I had an amazingly difficult time getting in on the mantle beta for developers and I somewhat regret throwing myself at it so hard. I'm still excited to see what other developers do with it, especially a big budget like BF4. From my perspective it's perhaps a bit more work than usual but it's just worth it and it certainly makes more logical sense so even if it's more work it goes much faster actually saving time. Though I don't have the specific need for it myself I see the potential and because it is so much better I'd still develop for it anyway if I had the budget for it. For now even though it's an open API to my knowledge nvidia still doesn't like it or allow it.

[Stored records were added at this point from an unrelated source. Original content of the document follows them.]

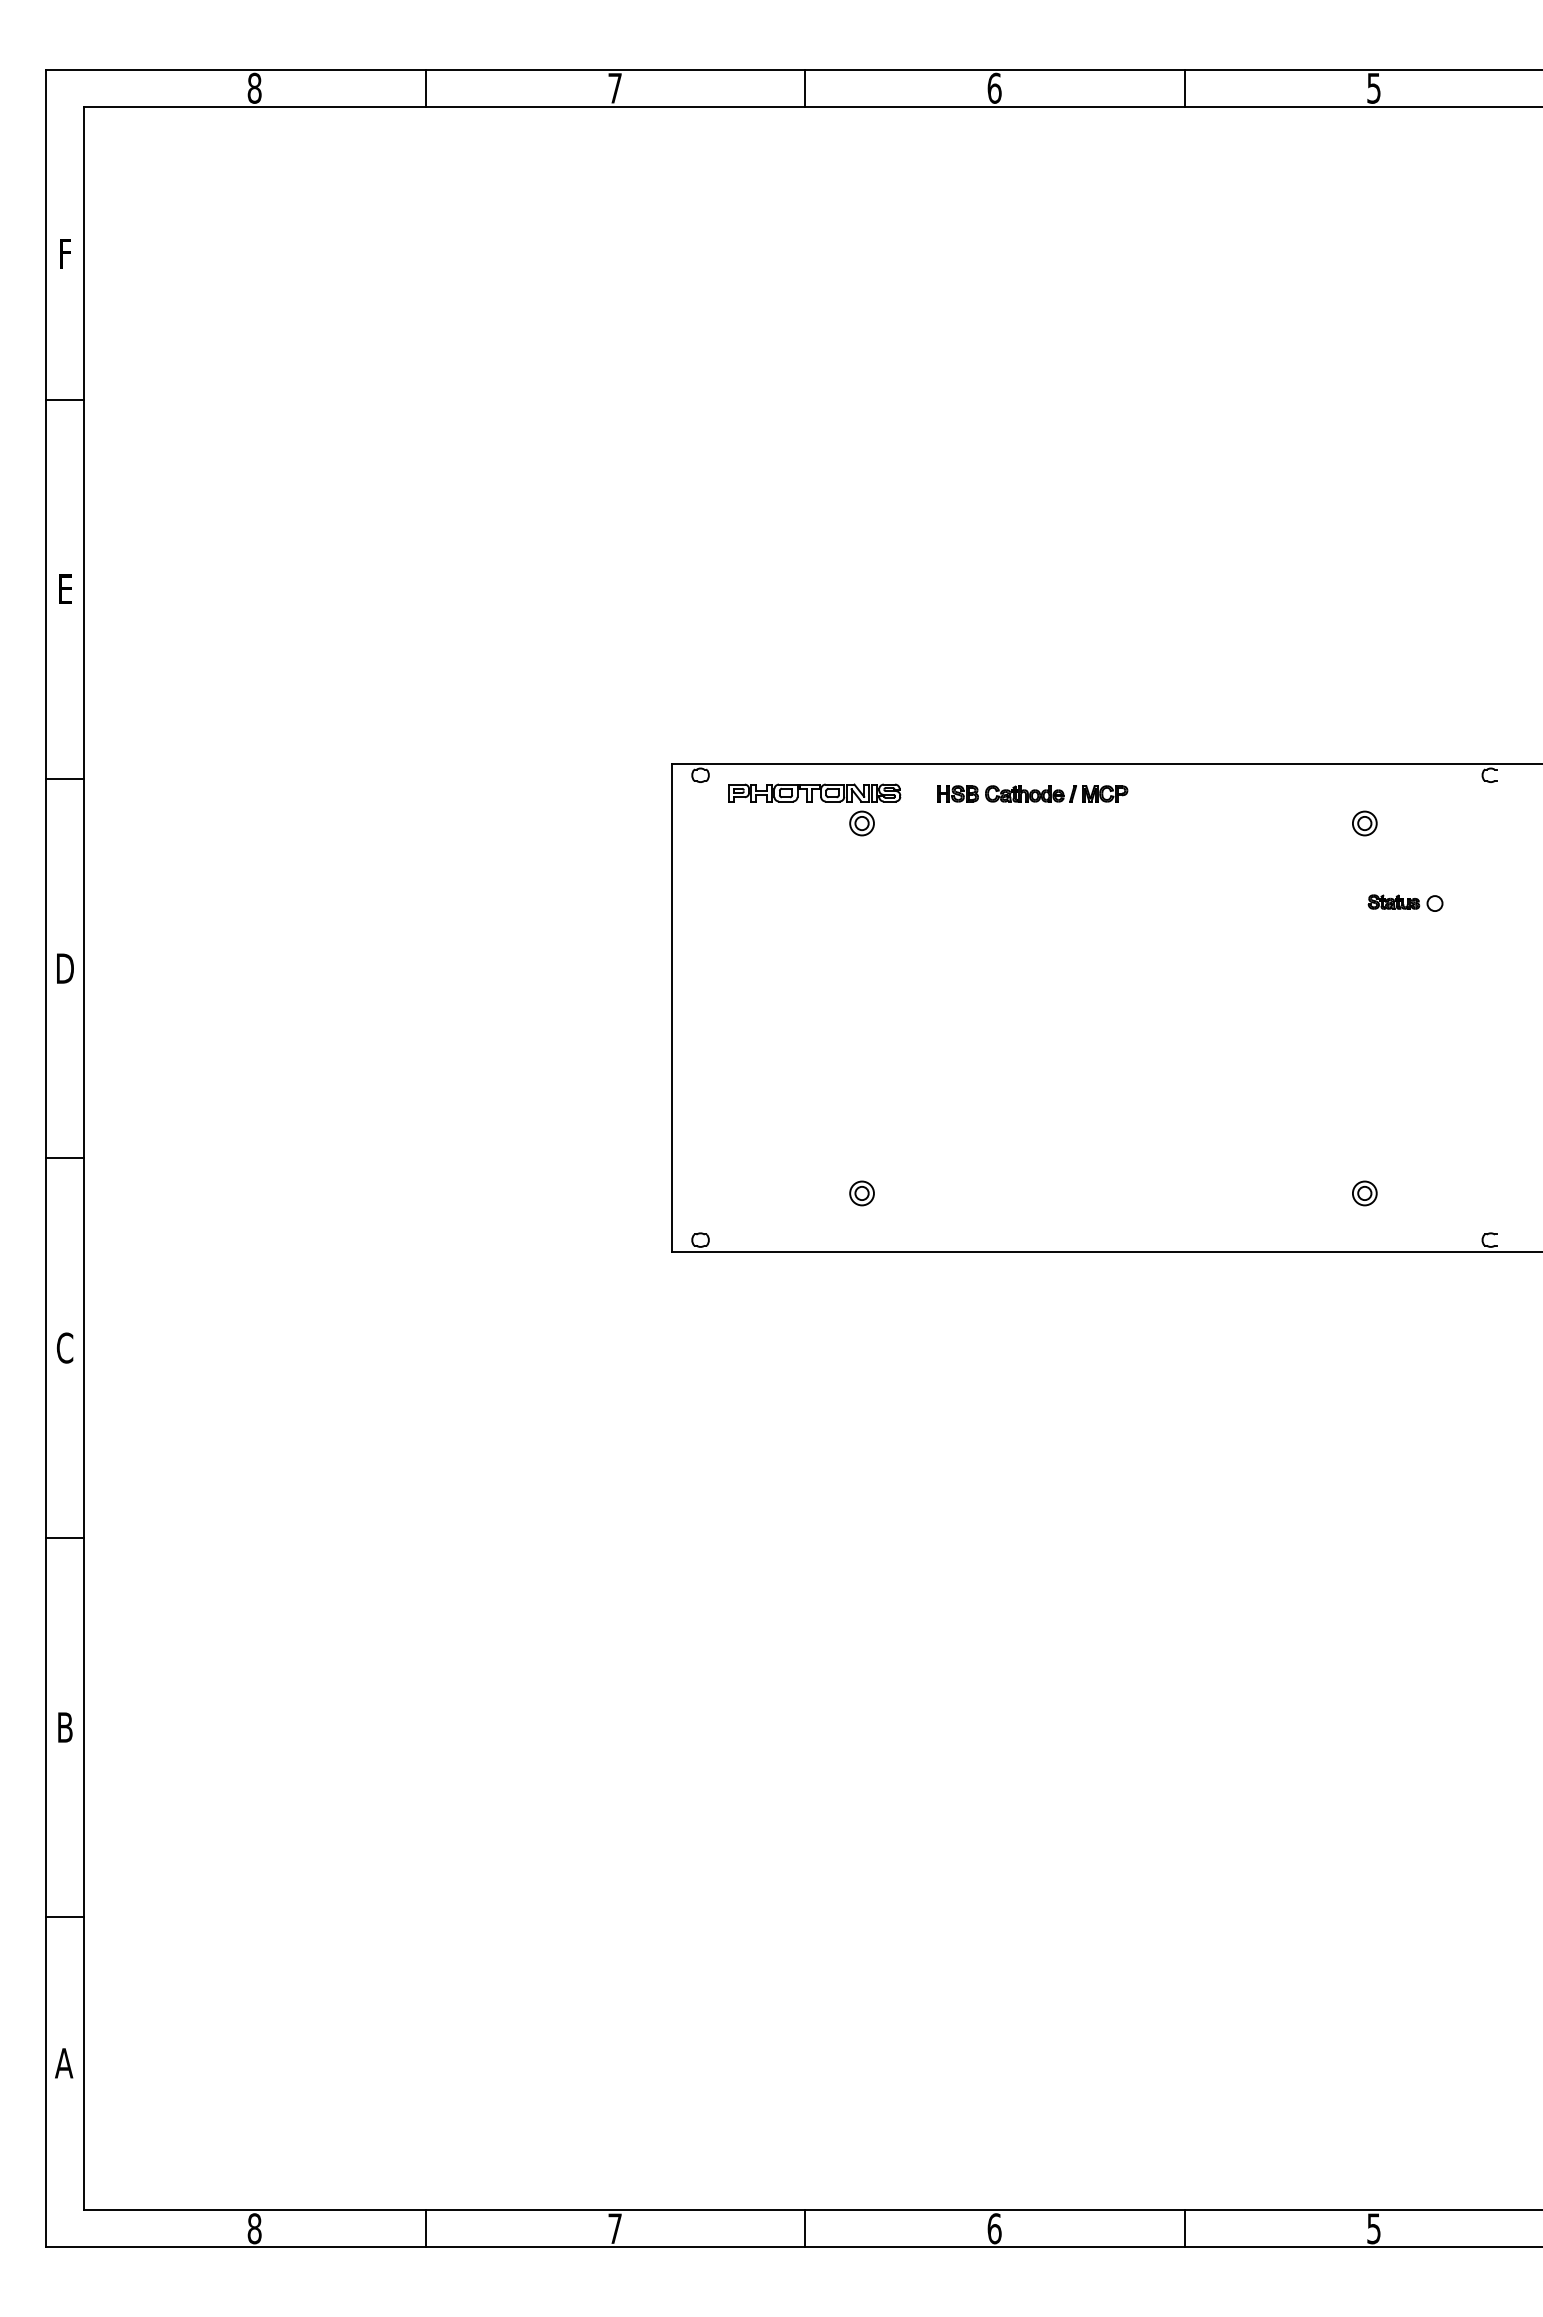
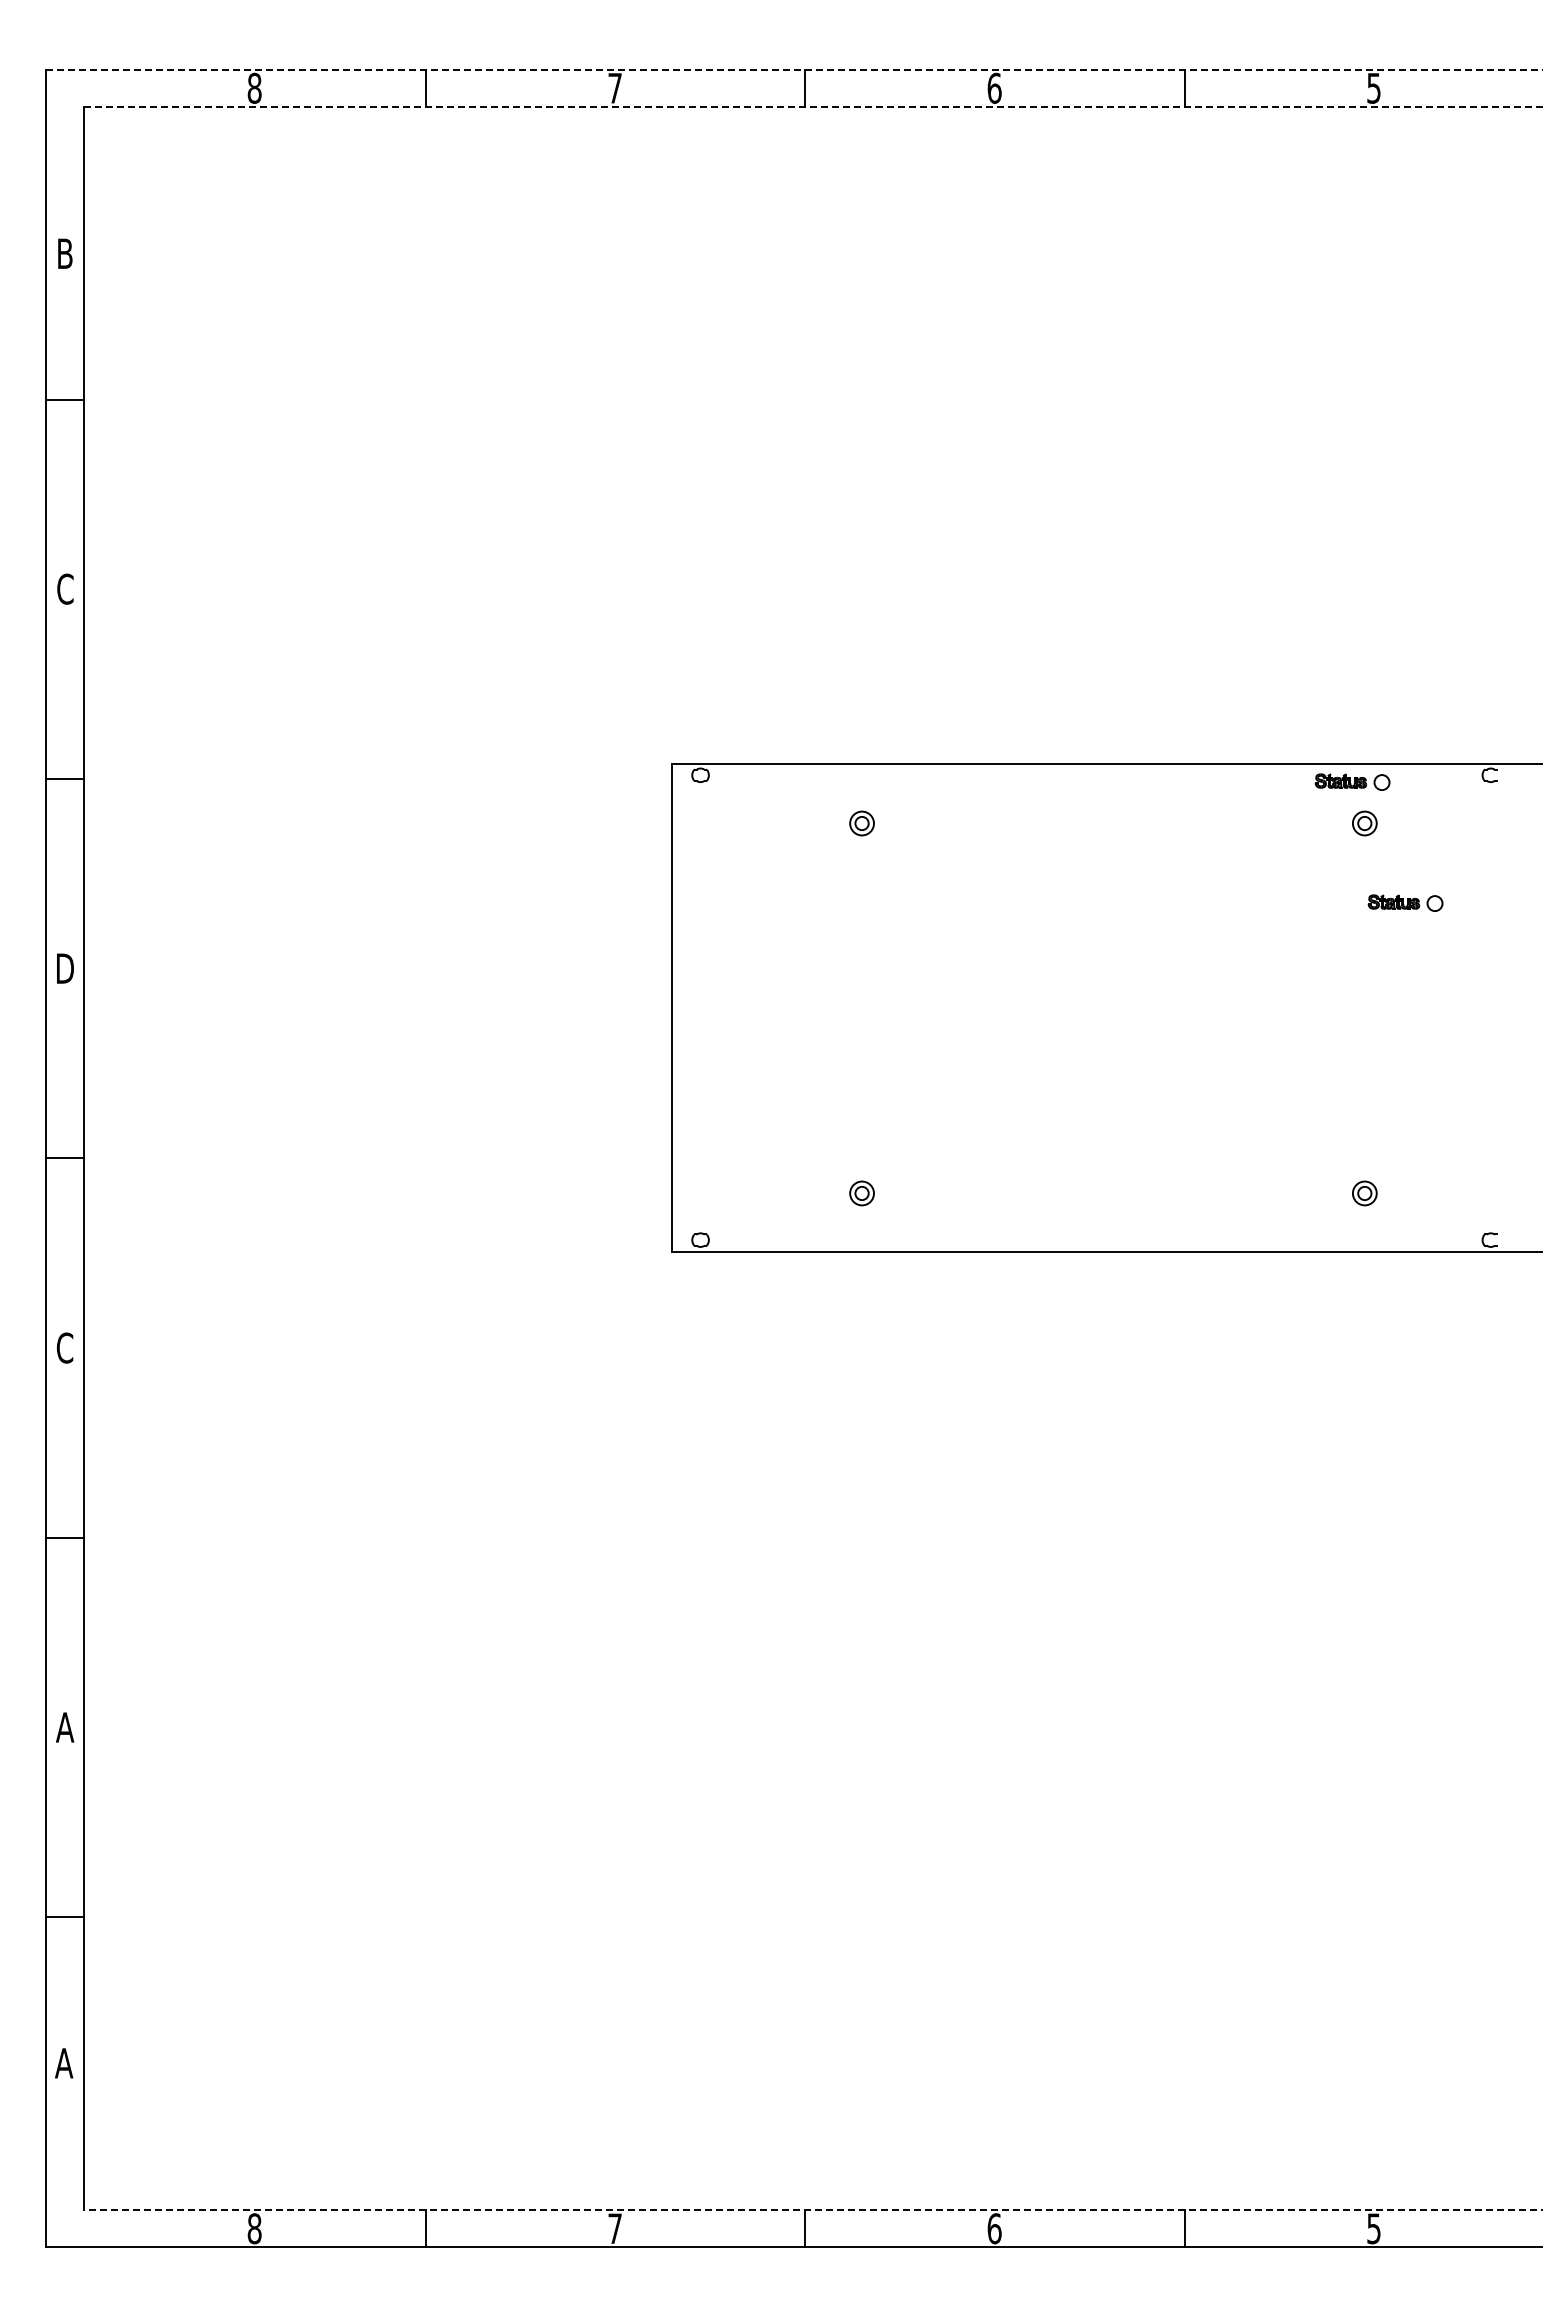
line at (794, 69): solid -> dashed
line at (813, 107): solid -> dashed
text at (65, 253): F -> B
text at (65, 588): E -> C
part at (1352, 781): none -> present
part at (814, 792): present -> none
part at (1032, 793): present -> none
text at (65, 1727): B -> A
line at (813, 2209): solid -> dashed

CES also started and all the news coming out from there is exciting as always. Though sadly when it comes to some of the more important hardware I care about things are fairly run of the mill. I'd love to hear something truly exciting about processors we're not expecting like more cores, more power, more heat, smaller form factor, etc. I'd love to just hear same performance for lower power.
Though we are finally hearing processors with ddr4 controllers and are supposedly being surprisingly stable in comparison to previous generations launches. MSI apparently finally has a good ITX amd mobo which has me excited even though I know I won't be getting it. They're also releasing ITX form factor graphics cards which is nice if you want more graphics than you'd get from an APU.
Apparently Dell might be first to market with a 4k OLED monitor, which is a little sad but at least it's something instead of nothing. Though from my experience dell monitors don't live as long as other brands and considering we're expecting a shorter lifespan on OLED to begin with this has me a bit worried.
hybrid hard drives are doubling in capacity which sounded nice at first until I found out the SSD space is staying at 8gb and they're just doubling regular HDD space so now we have 4tb regular and 8gb nand when the main complaint I'm sure was how small the SSD side was.
there's all kinds of CES news beyond this which I suggest everyone read. My last really exciting thing that comes to mind is some DSP controlled PSU's which I don't know why I never thought of that before, the basic explanation is that DSP is digital signal processing unit which is a digital controller to increase efficiency which leads to the new 80+ titanium above the 80+ platinum for upwards of 95% efficiency.